WHAT YOU HAVE TO DO -> From the records below, transcribe only the lines running from the one with "#2c353c; stroke-width: 4.5" through the one with "#f2b134; stroke: #111113;". Keep both of those end lines.

*** Block opens ***

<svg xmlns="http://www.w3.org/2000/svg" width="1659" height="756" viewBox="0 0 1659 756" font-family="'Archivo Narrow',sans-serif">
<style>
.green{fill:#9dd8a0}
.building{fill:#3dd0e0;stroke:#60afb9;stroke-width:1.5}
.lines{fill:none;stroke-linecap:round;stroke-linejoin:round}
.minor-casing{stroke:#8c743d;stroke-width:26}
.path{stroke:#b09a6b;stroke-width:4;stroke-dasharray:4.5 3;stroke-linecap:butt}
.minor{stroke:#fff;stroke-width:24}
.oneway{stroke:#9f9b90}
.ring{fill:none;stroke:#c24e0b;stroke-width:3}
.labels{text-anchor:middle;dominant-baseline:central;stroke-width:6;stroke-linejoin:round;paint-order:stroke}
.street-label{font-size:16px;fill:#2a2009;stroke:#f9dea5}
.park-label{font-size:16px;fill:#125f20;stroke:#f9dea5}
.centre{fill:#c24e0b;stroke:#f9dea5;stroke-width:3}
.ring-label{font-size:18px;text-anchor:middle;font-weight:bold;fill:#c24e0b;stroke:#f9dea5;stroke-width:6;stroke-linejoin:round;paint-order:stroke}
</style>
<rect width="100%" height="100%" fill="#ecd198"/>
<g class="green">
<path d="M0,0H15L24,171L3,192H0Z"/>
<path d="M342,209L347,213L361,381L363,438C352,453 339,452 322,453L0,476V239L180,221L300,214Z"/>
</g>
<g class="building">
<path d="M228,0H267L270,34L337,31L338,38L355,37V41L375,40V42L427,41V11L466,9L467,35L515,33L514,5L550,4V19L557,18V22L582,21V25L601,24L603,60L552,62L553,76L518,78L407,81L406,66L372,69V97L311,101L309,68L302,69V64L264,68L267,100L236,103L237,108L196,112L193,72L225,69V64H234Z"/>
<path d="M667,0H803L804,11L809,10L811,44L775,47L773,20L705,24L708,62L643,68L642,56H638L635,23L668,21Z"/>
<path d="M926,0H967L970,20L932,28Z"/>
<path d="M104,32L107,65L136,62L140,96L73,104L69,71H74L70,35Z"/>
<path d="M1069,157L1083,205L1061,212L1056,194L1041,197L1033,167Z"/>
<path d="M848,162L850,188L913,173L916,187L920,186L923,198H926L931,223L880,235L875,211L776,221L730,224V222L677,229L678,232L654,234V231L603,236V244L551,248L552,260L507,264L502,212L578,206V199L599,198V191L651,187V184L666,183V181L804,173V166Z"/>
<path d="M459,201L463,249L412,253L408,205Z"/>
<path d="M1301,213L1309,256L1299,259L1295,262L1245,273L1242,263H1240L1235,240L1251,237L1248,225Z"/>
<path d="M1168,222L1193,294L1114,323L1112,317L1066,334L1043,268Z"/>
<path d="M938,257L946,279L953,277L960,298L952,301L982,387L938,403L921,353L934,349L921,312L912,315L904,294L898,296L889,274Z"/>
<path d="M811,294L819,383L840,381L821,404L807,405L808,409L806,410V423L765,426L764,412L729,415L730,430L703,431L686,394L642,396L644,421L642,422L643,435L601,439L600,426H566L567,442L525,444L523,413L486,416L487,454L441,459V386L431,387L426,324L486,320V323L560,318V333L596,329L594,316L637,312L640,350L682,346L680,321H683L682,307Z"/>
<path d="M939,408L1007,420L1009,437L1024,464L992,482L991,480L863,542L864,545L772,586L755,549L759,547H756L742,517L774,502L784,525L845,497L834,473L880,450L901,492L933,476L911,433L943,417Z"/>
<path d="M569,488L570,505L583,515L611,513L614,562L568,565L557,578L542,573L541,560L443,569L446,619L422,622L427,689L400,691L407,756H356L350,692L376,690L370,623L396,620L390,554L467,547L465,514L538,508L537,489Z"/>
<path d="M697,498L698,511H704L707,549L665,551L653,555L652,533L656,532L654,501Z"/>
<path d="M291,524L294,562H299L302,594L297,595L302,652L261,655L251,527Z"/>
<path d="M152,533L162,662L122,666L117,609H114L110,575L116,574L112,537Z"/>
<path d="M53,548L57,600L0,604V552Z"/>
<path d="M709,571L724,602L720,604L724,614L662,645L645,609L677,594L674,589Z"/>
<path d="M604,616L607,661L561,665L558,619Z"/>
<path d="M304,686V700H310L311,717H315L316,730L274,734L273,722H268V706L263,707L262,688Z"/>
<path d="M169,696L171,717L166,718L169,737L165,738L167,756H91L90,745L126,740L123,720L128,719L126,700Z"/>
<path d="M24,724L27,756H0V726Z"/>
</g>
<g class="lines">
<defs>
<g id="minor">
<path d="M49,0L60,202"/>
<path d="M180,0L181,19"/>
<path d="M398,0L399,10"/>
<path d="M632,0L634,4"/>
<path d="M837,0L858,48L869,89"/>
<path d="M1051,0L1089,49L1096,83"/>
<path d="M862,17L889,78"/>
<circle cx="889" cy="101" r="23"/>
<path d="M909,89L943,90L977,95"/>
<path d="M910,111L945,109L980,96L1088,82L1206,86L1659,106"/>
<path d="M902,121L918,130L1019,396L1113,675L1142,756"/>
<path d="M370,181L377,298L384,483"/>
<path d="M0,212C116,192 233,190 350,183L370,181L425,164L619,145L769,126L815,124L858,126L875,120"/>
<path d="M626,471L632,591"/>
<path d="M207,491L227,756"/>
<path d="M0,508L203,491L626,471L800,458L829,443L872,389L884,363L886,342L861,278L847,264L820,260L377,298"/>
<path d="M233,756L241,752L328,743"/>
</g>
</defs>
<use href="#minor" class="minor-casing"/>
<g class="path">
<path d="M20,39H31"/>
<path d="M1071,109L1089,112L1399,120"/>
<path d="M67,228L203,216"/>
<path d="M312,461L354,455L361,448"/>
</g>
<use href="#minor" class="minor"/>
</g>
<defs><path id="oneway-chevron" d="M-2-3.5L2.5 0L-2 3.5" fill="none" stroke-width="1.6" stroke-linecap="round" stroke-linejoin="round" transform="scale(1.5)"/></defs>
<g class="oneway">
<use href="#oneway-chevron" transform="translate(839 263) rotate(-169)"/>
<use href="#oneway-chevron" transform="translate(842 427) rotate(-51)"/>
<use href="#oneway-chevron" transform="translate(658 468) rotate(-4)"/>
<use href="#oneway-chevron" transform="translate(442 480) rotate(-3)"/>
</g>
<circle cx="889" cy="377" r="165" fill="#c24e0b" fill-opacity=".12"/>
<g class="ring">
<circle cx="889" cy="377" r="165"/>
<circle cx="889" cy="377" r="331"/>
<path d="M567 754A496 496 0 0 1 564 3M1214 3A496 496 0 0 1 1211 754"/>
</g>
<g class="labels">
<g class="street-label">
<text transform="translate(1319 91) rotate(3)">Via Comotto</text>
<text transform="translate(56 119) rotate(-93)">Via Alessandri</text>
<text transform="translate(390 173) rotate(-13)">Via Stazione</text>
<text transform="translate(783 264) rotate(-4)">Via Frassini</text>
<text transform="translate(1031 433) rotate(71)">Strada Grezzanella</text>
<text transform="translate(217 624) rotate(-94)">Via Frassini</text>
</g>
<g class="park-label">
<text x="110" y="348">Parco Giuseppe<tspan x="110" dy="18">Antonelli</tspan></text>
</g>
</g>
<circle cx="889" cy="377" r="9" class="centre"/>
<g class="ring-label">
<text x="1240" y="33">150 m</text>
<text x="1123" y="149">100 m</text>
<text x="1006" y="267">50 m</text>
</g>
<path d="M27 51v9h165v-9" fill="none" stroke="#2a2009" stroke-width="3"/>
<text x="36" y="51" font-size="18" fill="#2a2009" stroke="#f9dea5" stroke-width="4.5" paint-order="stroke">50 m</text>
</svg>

*** Block closes ***
*** Block opens ***

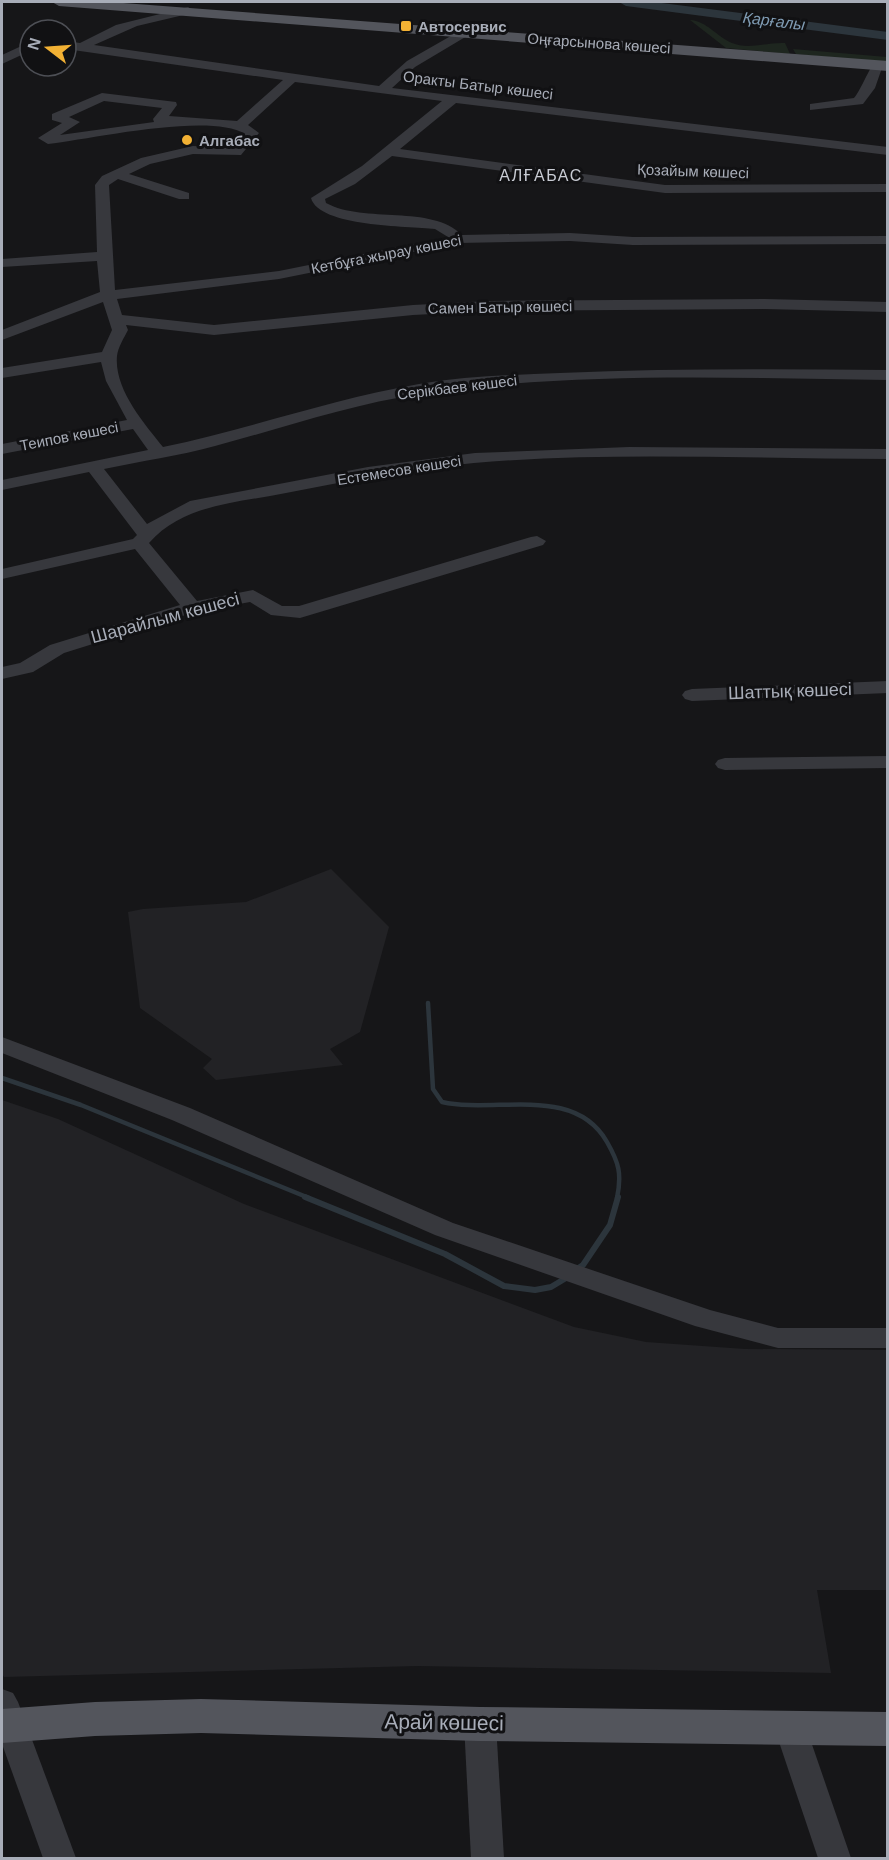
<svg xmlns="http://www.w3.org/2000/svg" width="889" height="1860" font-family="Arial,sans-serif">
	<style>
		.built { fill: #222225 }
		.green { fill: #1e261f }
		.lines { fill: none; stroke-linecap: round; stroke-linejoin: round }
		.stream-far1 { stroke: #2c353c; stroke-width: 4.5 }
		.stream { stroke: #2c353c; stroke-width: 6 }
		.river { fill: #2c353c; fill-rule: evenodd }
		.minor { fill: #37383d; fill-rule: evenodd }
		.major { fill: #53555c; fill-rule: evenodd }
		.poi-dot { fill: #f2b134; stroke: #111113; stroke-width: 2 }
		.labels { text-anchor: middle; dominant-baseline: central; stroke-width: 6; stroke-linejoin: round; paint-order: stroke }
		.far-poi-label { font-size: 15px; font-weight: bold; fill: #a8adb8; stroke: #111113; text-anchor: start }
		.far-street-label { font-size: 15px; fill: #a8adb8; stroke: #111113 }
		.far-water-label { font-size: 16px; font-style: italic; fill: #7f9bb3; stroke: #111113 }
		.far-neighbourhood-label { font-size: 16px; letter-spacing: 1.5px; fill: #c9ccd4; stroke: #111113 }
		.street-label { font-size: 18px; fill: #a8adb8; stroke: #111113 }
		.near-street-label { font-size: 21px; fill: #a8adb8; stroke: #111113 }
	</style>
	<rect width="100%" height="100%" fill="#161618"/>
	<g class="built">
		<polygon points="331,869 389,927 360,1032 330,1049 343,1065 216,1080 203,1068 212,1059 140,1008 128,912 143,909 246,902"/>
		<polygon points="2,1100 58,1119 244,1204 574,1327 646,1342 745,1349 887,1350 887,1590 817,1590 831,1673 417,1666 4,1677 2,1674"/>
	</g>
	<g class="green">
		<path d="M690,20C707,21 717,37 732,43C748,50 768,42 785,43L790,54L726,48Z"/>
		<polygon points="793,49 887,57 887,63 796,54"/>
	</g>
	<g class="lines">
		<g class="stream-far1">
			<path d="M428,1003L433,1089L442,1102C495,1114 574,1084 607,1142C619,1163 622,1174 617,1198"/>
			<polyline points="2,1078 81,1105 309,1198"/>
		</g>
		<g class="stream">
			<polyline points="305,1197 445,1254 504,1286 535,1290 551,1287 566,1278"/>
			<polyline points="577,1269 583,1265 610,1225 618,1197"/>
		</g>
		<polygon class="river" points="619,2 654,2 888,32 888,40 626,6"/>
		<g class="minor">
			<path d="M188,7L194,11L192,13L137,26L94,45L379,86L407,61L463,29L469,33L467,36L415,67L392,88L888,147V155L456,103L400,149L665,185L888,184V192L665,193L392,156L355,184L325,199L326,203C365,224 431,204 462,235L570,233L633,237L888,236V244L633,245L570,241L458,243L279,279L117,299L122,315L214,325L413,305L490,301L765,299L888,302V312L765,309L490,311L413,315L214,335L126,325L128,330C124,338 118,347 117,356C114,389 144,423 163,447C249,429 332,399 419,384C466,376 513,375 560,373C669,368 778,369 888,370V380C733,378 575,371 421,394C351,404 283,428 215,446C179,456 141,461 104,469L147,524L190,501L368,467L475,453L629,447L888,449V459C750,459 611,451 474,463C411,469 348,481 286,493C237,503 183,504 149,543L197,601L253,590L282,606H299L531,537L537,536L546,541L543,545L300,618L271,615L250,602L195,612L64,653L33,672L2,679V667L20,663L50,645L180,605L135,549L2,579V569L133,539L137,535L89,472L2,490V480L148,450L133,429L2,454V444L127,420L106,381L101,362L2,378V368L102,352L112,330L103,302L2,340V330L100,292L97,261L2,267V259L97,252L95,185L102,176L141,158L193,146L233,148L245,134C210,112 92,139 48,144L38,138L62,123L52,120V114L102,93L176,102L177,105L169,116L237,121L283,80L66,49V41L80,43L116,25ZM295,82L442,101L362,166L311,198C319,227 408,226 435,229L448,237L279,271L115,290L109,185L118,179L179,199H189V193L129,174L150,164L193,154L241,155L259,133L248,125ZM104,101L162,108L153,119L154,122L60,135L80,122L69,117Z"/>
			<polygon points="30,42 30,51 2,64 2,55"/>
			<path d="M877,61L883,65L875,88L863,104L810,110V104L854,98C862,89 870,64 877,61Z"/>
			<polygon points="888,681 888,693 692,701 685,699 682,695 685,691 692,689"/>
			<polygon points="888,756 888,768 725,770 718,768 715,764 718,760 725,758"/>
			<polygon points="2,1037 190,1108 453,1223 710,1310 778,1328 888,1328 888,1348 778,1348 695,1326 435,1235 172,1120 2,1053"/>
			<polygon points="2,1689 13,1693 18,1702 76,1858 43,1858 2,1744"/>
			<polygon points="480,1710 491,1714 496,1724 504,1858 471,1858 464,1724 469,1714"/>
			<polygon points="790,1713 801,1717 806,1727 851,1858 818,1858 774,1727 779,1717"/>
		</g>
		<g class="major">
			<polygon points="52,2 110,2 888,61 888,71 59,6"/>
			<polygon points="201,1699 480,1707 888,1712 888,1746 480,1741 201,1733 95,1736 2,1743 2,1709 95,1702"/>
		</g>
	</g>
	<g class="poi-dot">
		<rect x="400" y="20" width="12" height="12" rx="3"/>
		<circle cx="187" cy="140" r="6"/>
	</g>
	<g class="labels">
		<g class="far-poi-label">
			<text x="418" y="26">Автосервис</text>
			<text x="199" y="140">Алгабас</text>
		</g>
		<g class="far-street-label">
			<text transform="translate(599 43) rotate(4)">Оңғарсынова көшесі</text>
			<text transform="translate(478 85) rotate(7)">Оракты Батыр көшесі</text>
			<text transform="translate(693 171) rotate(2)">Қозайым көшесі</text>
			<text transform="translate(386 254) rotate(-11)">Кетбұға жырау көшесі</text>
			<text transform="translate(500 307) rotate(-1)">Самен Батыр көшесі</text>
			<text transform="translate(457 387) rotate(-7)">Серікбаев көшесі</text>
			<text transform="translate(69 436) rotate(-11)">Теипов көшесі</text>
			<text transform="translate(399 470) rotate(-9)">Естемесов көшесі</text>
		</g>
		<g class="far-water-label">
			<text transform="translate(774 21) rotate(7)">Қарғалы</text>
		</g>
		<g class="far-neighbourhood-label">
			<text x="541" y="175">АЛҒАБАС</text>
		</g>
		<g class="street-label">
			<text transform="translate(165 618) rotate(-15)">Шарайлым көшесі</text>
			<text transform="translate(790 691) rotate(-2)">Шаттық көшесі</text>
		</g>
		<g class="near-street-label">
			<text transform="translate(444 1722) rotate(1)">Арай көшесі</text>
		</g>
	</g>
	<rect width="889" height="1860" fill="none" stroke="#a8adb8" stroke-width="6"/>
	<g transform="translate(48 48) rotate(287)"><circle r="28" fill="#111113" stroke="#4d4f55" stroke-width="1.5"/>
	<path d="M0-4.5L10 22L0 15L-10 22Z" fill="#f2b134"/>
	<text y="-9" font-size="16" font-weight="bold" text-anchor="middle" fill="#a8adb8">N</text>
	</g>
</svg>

*** Block closes ***

RESULT FOR THIS TASK ->
		.stream-far1 { stroke: #2c353c; stroke-width: 4.5 }
		.stream { stroke: #2c353c; stroke-width: 6 }
		.river { fill: #2c353c; fill-rule: evenodd }
		.minor { fill: #37383d; fill-rule: evenodd }
		.major { fill: #53555c; fill-rule: evenodd }
		.poi-dot { fill: #f2b134; stroke: #111113; stroke-width: 2 }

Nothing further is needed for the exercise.